Right. Defaults matter because they say a lot about how a tool is
expected to be used in the common case. I rarely prefer git's UI over
ours but, going back to the root problem, I think their choice of
two separate commands - clone vs branch - is a wise one. The reality
is that Doing The Right Thing varies IMO w.r.t. "branching" from a
remote location vs branching from a local one. For remote, you nearly
always mean "get me my own copy of history" while local
branching is all about "start me a new line of development". The
yet-another-complete-copy-of-history in the local case *by default* is
somewhere between worthless and harmful (cause it consumes unnecessary
time & resources).

Just like pull vs merge vs update, the *intention* is different so it's
arguably good to have separate commands. For 2.0, perhaps "branch" ought
to always stack by default and "clone" ought to not stack, rather than
just be an alias for branch?

We can always stick with a single command, giving branch an option
something like --stack-if-local (and making that the default mode).
But I typically prefer explicit over implicit and I think it will help
new users to think about clone vs branch as achieving different things.

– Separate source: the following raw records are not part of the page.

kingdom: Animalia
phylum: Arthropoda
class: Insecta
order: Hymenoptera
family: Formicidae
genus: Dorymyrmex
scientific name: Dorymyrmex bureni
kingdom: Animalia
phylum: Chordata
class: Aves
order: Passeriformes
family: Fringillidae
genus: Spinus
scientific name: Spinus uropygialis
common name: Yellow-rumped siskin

BTW, I also like Robert's idea of making a shared repo implicitly
but I'd like to think about it more.

> Whether you prefer one or the other, the fact that bzr is still
> oriented towards a mode of operation that isn't what we generally
> recommend is a problem.  I think this lies behind complaints that
> there are too many ways to use bzr.

And equally importantly, just using the tool in the simple, obvious way
performs terribly and chews disk space unnecessarily.

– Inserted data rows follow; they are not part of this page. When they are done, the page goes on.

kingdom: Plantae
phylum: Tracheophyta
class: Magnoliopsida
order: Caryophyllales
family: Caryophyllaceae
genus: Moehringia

> I think a case where having some flexibility does make sense is that
> some people with large trees or slow build processes may prefer just
> one tree that switches around, whereas others that have many streams
> in process and modestly sized trees might like lots of checkouts.
> Supporting both is great but it should be clear how you get from one
> to the other.
> 
> And this basically leads in to
> <http://bazaar-vcs.org/DraftSpecs/EasyWorkspaceSetup>.

Right. So the usability goals needs to be:

1. working well straight-out-of-the-box

2. retaining our adaptability *but* improving the UI for getting to
   and changing between commonly used workspace models.

Easy. :-)

Ian C.